Similarly, the Hiace clearly stands out as something different and embraces it in the same way I have tried to. It is right-hand drive. It has an adorable, rounded appearance and suggests the slightest bit of sportiness with its wing and front splitter. Its silhouette is unmistakably Japanese; there is nothing like it on American roads.
And so when I roll up to places unknown for diesel or a bathroom break (a tense undertaking), the van deflects the initial attention from me. Onlookers who might otherwise gawk at me personally are distracted by the van, as it is immediately disarming. It gives people who otherwise might not want to give me a chance something else to talk about first and break the ice.
These are all happy byproducts of buying something I genuinely love, mind you. I wasn’t expecting this van to make the trip itself easier. I did cross-shop it with mundane used Odysseys and Econolines, figuring I could save money or headaches with a gently worn USDM car I could convert into something livable. The process wasn’t actually as economical as I’d expected, though, and it seemed like a waste of a purchase to buy something bland. I figure most cars are temporary in my life: They enter, fulfill a role for me, and then move on. But this is my home. I wanted to love it and be excited to drive it.

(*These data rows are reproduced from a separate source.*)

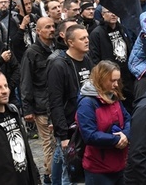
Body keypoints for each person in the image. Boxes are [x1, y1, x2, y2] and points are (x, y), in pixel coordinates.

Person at [48, 24, 94, 185]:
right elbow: (56, 102)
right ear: (70, 42)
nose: (87, 41)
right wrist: (63, 135)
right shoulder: (58, 65)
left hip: (85, 124)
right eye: (82, 38)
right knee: (70, 174)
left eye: (87, 37)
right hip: (69, 127)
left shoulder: (87, 60)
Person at [77, 60, 131, 184]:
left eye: (117, 80)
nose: (116, 84)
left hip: (120, 165)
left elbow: (127, 118)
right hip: (98, 169)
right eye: (112, 81)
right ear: (101, 79)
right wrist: (116, 140)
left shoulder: (113, 96)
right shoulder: (87, 103)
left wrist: (126, 135)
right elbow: (89, 135)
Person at [19, 16, 56, 183]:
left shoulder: (56, 48)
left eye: (53, 26)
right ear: (38, 31)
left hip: (56, 102)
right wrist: (27, 109)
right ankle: (50, 176)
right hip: (41, 105)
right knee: (49, 143)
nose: (51, 30)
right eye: (47, 27)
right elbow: (25, 81)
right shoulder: (31, 53)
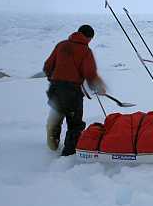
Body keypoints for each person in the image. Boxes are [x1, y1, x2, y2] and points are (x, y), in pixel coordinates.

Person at [43, 24, 106, 156]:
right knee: (75, 123)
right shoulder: (85, 51)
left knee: (58, 113)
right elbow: (90, 73)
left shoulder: (61, 45)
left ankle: (53, 140)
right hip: (72, 92)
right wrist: (98, 86)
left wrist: (54, 79)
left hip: (55, 88)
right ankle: (69, 153)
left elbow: (48, 66)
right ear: (88, 38)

With this backdrop in mind, I christened the van Marsha. I am no longer someone who really names her cars, but I made an exception for my Hiace. You see, Marsha P. Johnson was a Black trans woman who is widely recognized as one of the queer people at the forefront of the Stonewall riots in 1969. The riots broke out over several days in New York City after police attempted to arrest the occupants of a gay bar (a common occurence at the time) and the community collectively decided they had finally had enough. Marsha emerged as one of many leaders of the burgeoning movement, and slowly, gay rights moved from a fringe topic to the mainstream.

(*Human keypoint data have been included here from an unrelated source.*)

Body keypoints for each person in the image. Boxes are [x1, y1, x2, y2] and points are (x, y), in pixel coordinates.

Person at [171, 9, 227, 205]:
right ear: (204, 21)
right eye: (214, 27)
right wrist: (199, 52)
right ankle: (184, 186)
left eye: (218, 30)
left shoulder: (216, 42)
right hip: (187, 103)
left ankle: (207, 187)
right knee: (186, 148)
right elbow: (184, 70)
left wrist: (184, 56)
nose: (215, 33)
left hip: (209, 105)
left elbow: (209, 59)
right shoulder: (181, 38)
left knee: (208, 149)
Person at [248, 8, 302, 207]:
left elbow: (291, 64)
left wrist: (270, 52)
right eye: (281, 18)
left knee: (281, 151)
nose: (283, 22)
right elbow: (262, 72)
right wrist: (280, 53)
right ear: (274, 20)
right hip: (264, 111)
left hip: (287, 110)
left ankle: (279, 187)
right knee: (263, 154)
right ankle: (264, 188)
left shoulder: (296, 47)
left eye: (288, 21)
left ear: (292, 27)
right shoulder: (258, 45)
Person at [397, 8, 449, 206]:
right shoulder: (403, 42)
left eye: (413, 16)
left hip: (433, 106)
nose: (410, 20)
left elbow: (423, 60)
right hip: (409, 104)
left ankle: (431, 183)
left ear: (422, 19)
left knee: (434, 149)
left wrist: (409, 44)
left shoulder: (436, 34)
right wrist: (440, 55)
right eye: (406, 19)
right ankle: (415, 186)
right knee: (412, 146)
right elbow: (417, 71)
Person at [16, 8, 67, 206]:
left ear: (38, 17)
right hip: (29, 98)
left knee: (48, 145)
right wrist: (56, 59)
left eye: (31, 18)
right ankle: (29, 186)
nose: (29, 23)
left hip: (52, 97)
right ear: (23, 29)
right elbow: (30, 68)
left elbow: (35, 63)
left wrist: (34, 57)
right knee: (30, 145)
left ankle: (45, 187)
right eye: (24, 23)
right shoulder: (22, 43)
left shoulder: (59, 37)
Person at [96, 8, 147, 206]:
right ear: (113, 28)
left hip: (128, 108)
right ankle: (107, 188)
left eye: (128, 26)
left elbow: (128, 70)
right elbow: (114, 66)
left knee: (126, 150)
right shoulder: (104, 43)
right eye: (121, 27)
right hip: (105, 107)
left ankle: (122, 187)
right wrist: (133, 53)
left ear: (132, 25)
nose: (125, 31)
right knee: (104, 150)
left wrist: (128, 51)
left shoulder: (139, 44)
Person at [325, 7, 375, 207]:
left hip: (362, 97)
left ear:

The fact I can take this trip as myself and write in my true voice is thanks to the efforts of her and countless other queer people who struggled and fought against institutional power over generations before I was even born. I am not naming the van for her. I think that would be a disservice to her legacy. I am dedicating it and this trip to her memory; this is something I could never have done without brave people like her who fought for the rights I now cherish.
And so now, I look forward to the first journey in it. The all-important test run.
To put some miles on the van and reacquaint myself with life outside the four walls of my house, I am heading to North Carolina for a trip to see a close friend, see how it performs, and remind myself I can have fun out there. This is more than just a quick little jaunt; I’ll cover at least 2,000 miles, but in the grand scheme of the trip I have planned for later in the summer, this should be a good way to find out how the van—and I—will handle this great big country.